Sunday 24 February 2019

The Tories try to brand Labour's moderate and reasonable proposals as extreme and hard left. Puzzled?

My letter to the EADT published 23 February 2019:

Dear Editor

The Conservative candidate for Ipswich makes wild and unsubstantiated claims about Labour's policies describing them as far-Left, Marxist, etc.

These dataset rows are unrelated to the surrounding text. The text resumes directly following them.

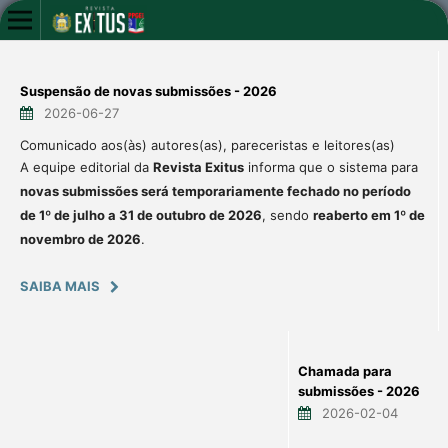
Suspensão de novas submissões - 2026
2026-06-27
Comunicado aos(às) autores(as), pareceristas e leitores(as)
A equipe editorial da
Revista Exitus
informa que o sistema para
novas submissões será temporariamente fechado no período
de 1º de julho a 31 de outubro de 2026
, sendo
reaberto em 1º de
novembro de 2026
.
SAIBA MAIS
Chamada para
submissões - 2026
2026-02-04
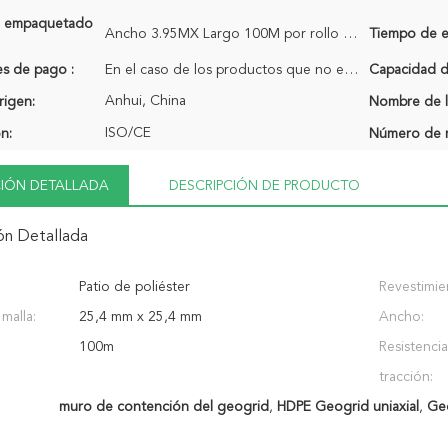
de empaquetado
Ancho 3.95MX Largo 100M por rollo en bolsa de película PE
Tiempo de e
s de pago :
En el caso de los productos que no estén incluidos en la lista de productos, se utilizará el código
Capacidad de
Anhui, China
rigen:
Nombre de l
ISO/CE
ón:
Número de 
IÓN DETALLADA
DESCRIPCIÓN DE PRODUCTO
ón Detallada
Patio de poliéster
Revestimie
malla:
25,4 mm x 25,4 mm
Ancho:
100m
Resistencia
tracción:
muro de contención del geogrid
,
HDPE Geogrid uniaxial
,
Geo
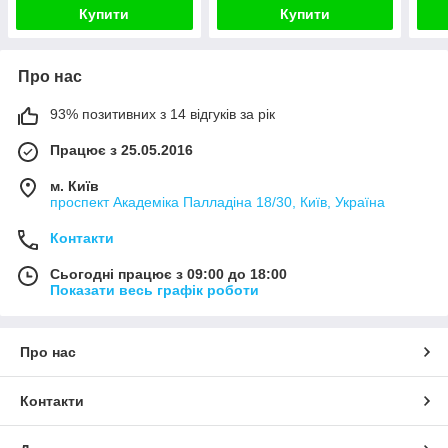
Купити
Купити
Про нас
93% позитивних з 14 відгуків за рік
Працює з 25.05.2016
м. Київ
проспект Академіка Палладіна 18/30, Київ, Україна
Контакти
Сьогодні працює з 09:00 до 18:00
Показати весь графік роботи
Про нас
Контакти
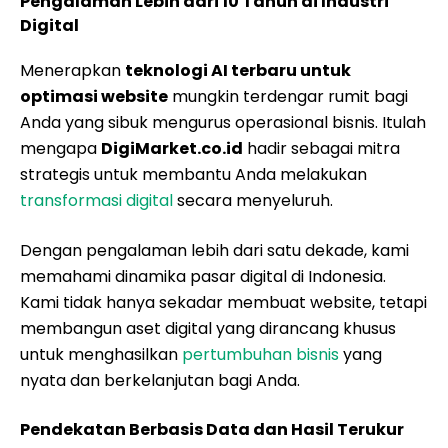
Pengalaman Lebih dari 10 Tahun di Industri
Digital
Menerapkan
teknologi AI terbaru untuk
optimasi website
mungkin terdengar rumit bagi
Anda yang sibuk mengurus operasional bisnis. Itulah
mengapa
DigiMarket.co.id
hadir sebagai mitra
strategis untuk membantu Anda melakukan
transformasi digital
secara menyeluruh.
Dengan pengalaman lebih dari satu dekade, kami
memahami dinamika pasar digital di Indonesia.
Kami tidak hanya sekadar membuat website, tetapi
membangun aset digital yang dirancang khusus
untuk menghasilkan
pertumbuhan bisnis
yang
nyata dan berkelanjutan bagi Anda.
Pendekatan Berbasis Data dan Hasil Terukur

Perhaps he would like to explain how and why he thinks the ten main points from Labour's 2017 manifesto are extreme.  Here they are:
  1. Scrap student tuition fees 
  2. Nationalisation of England's nine water companies. 
  3. Re-introduce the 50p rate of tax on the highest earners (above £123,000) 
  4. Income tax rate 45p on £80,000 and above 
  5. More free childcare, expanding free provisions for two, three and four year olds 
  6. Guarantee triple lock for pensioner incomes 
  7. End to zero hours contracts 
  8. Hire 10,000 new police officers, 3,000 new firefighters 
  9. Moves to charge companies a levy on salaries above £330,000 
  10. Deliver rail electrification "including in Wales and the South West". 
One might quibble about details but all these policies are moderate and reasonable.  It is only because  the Tory Party has moved so far to the right that such obviously middle of the road, social democratic policies, common throughout Europe can be branded as extreme.  

I doubt this Tory candidate has much in common with the three MPs who have just left the Conservative Party because it has been hi-jacked by the far-right in the form of ERG.